Exercise details:
If a line in the listing below has the string "năng", copy it out.

Entries supplied:
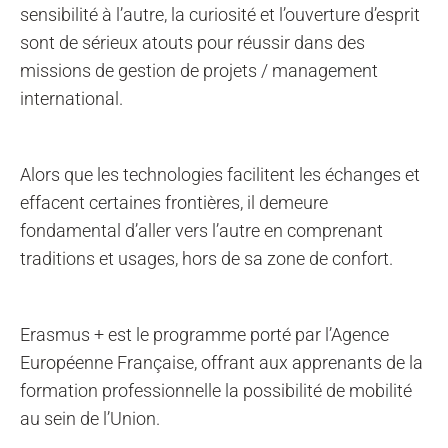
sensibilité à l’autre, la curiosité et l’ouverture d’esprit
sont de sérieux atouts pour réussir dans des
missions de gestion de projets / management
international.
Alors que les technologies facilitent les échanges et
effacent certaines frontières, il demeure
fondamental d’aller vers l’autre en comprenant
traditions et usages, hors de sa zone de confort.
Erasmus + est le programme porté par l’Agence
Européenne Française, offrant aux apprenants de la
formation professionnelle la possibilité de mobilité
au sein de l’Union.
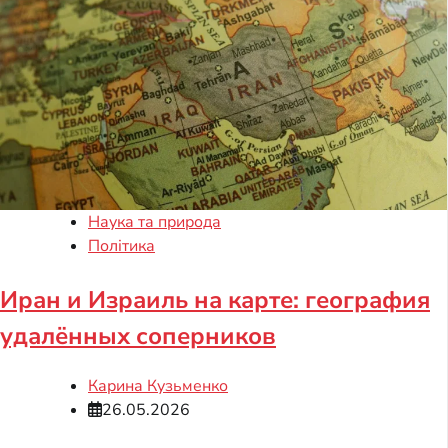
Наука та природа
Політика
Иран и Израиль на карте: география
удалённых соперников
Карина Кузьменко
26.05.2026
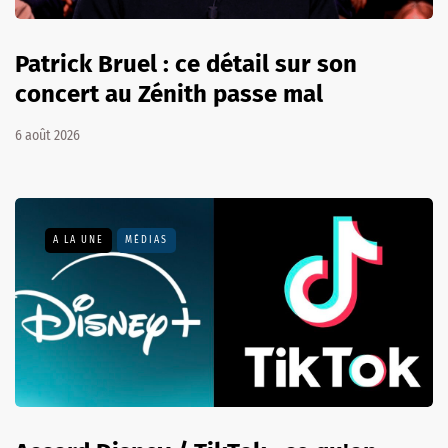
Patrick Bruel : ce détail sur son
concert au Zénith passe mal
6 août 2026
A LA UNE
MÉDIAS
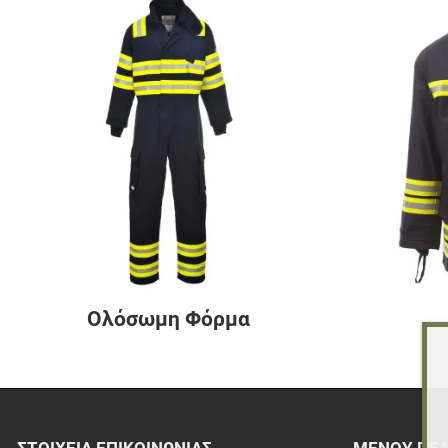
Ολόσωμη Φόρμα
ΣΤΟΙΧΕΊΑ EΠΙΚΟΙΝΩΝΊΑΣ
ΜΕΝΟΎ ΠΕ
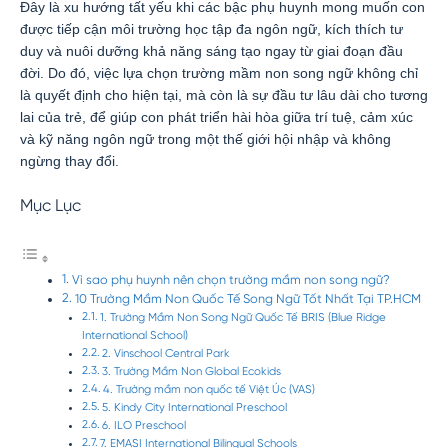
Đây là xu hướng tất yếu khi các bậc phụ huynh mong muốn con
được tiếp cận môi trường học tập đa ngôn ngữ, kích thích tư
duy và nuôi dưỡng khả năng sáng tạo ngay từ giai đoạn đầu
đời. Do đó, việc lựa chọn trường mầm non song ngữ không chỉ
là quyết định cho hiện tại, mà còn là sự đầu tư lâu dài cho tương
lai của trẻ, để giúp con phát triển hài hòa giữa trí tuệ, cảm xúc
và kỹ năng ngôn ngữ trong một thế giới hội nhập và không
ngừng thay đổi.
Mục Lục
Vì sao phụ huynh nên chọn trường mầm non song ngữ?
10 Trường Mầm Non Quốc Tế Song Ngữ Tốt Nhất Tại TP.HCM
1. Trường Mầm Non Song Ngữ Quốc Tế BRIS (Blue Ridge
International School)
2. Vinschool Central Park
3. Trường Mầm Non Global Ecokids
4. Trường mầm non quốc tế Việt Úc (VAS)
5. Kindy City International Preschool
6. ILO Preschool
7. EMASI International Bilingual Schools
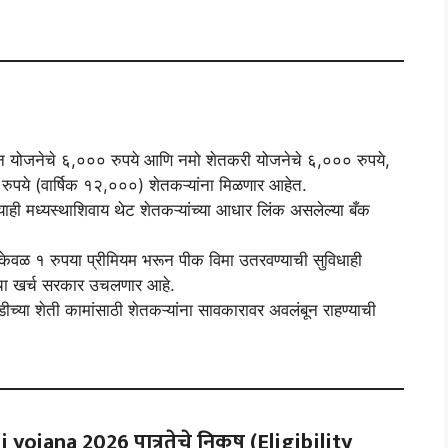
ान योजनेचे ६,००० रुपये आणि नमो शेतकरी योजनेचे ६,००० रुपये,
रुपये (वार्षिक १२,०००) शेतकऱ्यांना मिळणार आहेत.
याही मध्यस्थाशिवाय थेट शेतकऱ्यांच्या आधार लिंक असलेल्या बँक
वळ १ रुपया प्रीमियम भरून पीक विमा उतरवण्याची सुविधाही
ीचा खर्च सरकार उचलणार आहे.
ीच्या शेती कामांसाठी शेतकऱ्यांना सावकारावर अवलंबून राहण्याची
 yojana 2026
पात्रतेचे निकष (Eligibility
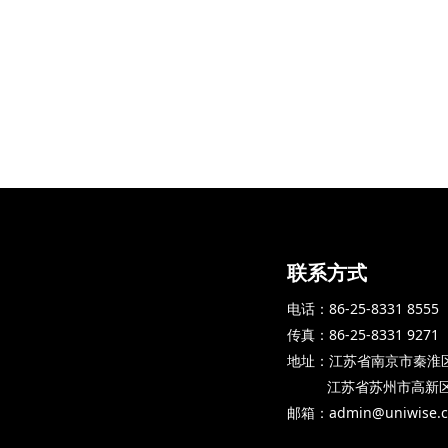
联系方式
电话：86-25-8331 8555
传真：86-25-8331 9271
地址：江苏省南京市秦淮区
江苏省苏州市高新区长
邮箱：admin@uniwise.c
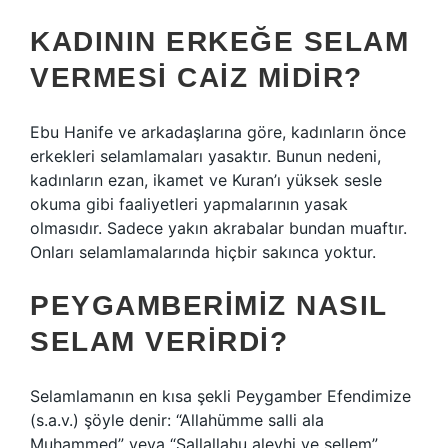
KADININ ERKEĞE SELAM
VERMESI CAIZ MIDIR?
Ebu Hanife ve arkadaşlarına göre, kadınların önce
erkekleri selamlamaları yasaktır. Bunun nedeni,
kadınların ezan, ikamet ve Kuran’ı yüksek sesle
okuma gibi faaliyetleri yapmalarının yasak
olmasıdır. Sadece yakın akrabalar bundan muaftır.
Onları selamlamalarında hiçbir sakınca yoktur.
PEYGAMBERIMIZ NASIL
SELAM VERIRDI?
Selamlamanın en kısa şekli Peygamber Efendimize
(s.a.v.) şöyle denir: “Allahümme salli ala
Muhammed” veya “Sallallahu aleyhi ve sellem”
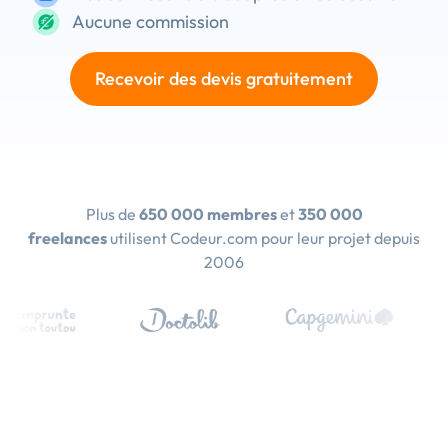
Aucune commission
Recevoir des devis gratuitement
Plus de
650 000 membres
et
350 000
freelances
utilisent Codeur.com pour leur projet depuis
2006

Output of the exercise:
duy và nuôi dưỡng khả năng sáng tạo ngay từ giai đoạn đầu
và kỹ năng ngôn ngữ trong một thế giới hội nhập và không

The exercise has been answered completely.